Чтобы каждый был из нас умытым,
Сытым,
С головы до ног обшитым,
Ты всю жизнь склонялась над корытом,
Над машинкой швейной и плитой.
Всех ты удивляла добротою,
Самой беспросветной темнотою,
Самой ослепительной мечтою…
Нет святых.
Но ты была святой!
Отец вел себя в таких случаях совсем по-другому. Все дни он был на работе, лишь воскресенье – дома. Вот он с утра в воскресенье и говорил первому нз нас, попавшемуся ему на глаза, очень спокойно, никогда не повышая голоса:
– Костя, Петя, Сережа, Коля, принеси дров.
Tот, к кому обращался отец, мгновенно надевал пальто, хватал на ходу веревку, чтобы связать дрова, и кубарем скатывался по лестнице. О каких-то пререканиях не могло быть и речи, хотя отец никогда никого не тронул пальцем. Его слова были для нас законом.
Мать же иногда могла и ремнем стегнуть. А потом сама плакала, показывала на своих ногах огромные, вздувшиеся от неоднократных родов и беготни вены и пугала нас: – Вот лопнут, тогда узнаете, как жить без меня… Еще пожалеете. Мы притихли, расходились по углам. Нам было и страшно, и горько, и совестно.
Когда во время войны я был в армии и мне приходилось мыть в казарме полы, я каждый раз вспоминал эти ужасные вены на ногах матери и думал о своей нечуткости, o своей вине перед ней. Сознание своей вины, к сожалению, приходит к нам с большим запозданием.
Отмечались в нашей семье праздники. Они надолго оставались в памяти. На столе было хорошее угощение — пироги с капустой или рисом, была и колбаса, и шпроты. Приходили гости. В семье пели песни, старинные русские. Отец, например, любил «В последний час разлуки» и «Над серебряной водой, на златом песочке». Вообще у нас в доме любили музыку. Отец даже купил мне гармонь, хотя и подержанную.

◆ **Данные для анализа**:
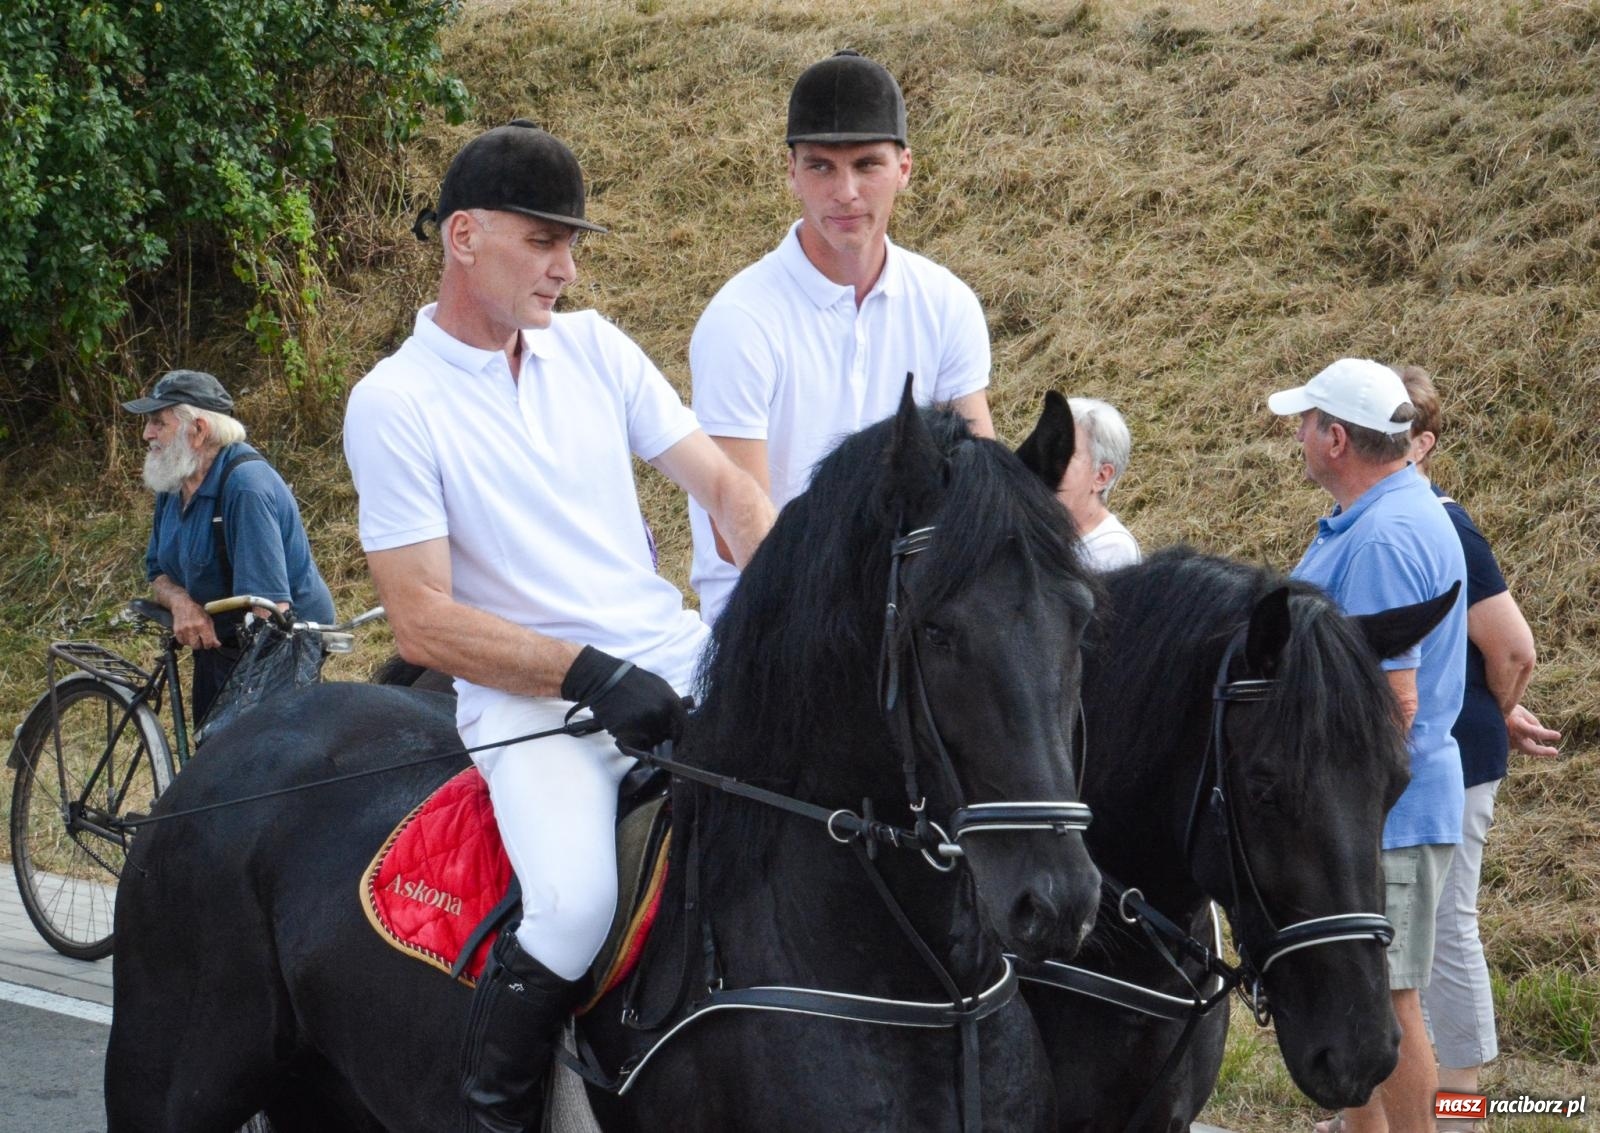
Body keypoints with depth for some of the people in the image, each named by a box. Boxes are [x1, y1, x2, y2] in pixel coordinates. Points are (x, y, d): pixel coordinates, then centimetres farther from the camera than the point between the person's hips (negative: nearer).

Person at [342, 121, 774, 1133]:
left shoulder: (594, 348, 10)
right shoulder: (395, 403, -5)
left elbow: (725, 489, 9)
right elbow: (423, 622, -10)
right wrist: (590, 675, -19)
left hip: (677, 660, 5)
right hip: (531, 699, -5)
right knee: (575, 903, -33)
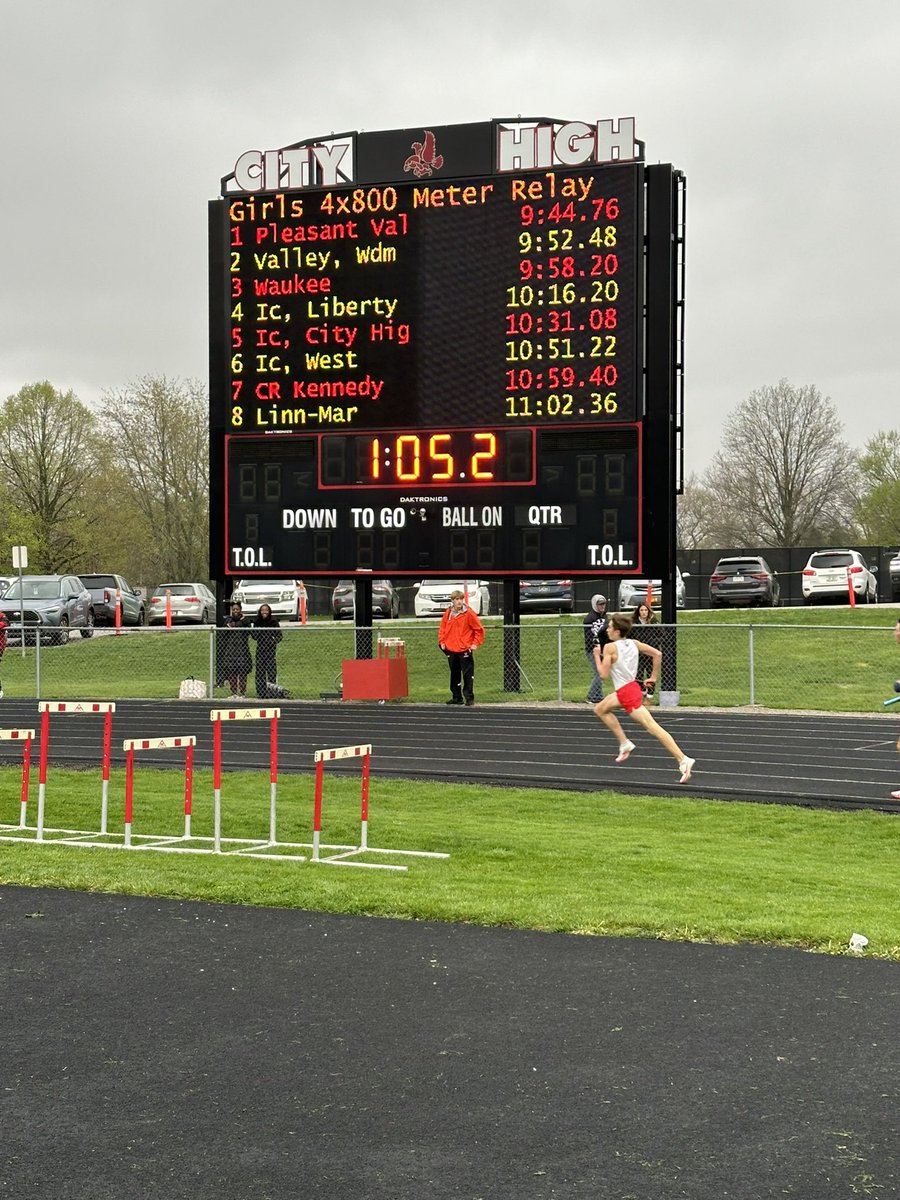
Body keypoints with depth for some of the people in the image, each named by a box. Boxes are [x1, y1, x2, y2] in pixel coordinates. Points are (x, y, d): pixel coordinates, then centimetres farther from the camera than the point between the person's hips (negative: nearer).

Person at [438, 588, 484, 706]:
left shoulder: (468, 613, -7)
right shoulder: (448, 613, 5)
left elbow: (479, 629, -3)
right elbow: (442, 629, 16)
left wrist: (475, 643, -7)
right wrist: (442, 641, 5)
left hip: (465, 649, -5)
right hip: (451, 649, 5)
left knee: (468, 674, -4)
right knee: (454, 674, 12)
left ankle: (469, 697, 0)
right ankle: (456, 697, 20)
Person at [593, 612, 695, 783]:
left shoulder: (610, 647, -14)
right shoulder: (634, 643, 6)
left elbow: (604, 675, -14)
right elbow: (657, 654, 3)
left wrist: (597, 656, 0)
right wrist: (653, 678, 10)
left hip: (627, 693, -8)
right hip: (625, 691, 8)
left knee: (652, 726, -9)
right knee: (600, 709, 21)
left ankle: (683, 759, -14)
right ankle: (624, 743, 17)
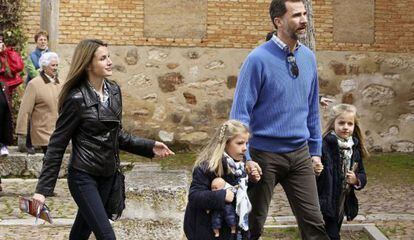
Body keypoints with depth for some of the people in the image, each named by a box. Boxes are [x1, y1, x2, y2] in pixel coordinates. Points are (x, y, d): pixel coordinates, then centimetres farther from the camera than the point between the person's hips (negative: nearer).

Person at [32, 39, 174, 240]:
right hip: (83, 176, -7)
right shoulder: (77, 99, -16)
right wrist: (43, 189, -14)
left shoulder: (114, 91, 4)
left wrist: (149, 147, 3)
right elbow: (57, 145, -12)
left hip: (107, 176, 7)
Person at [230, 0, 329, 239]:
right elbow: (240, 111, -13)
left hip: (300, 155, 5)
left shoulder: (308, 57, 4)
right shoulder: (259, 59, -13)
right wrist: (245, 158, -17)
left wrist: (316, 151, 13)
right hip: (265, 155, -4)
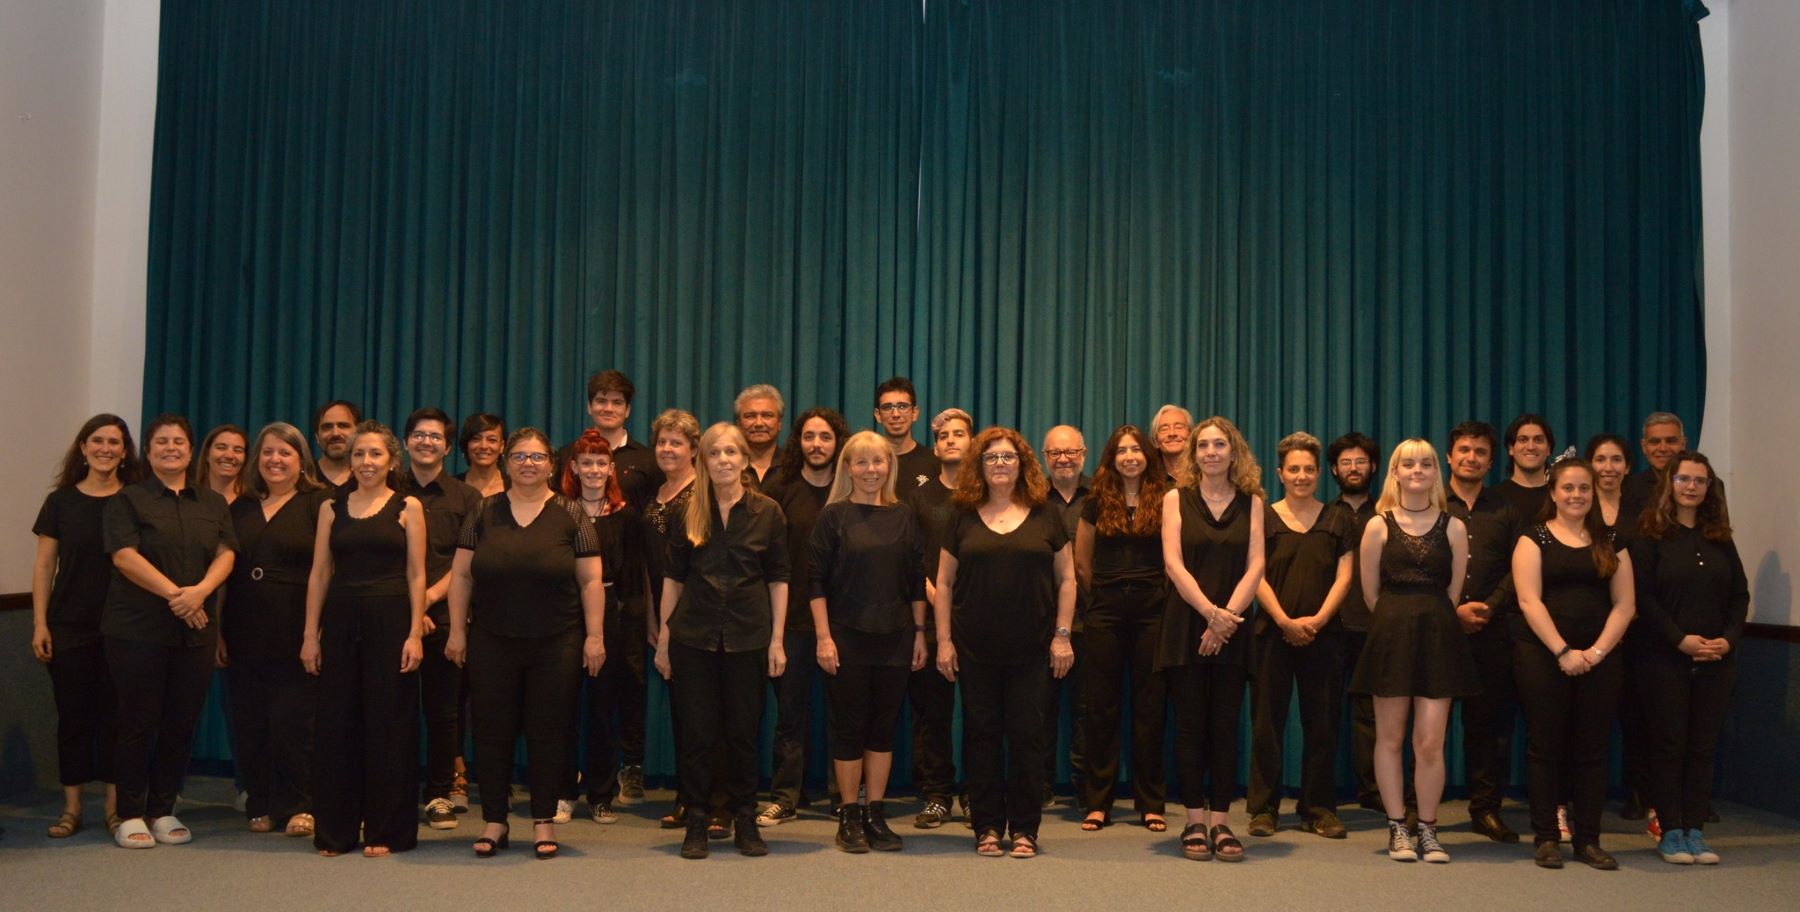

◆ **Цель упражнения**:
Выведите без изменений часть выбранного отрывка: начните со слов «Чтобы каждый был» и остановитесь после слов «Коля, принеси дров.».

◆ **Ответ на задание**:
Чтобы каждый был из нас умытым,
Сытым,
С головы до ног обшитым,
Ты всю жизнь склонялась над корытом,
Над машинкой швейной и плитой.
Всех ты удивляла добротою,
Самой беспросветной темнотою,
Самой ослепительной мечтою…
Нет святых.
Но ты была святой!
Отец вел себя в таких случаях совсем по-другому. Все дни он был на работе, лишь воскресенье – дома. Вот он с утра в воскресенье и говорил первому нз нас, попавшемуся ему на глаза, очень спокойно, никогда не повышая голоса:
– Костя, Петя, Сережа, Коля, принеси дров.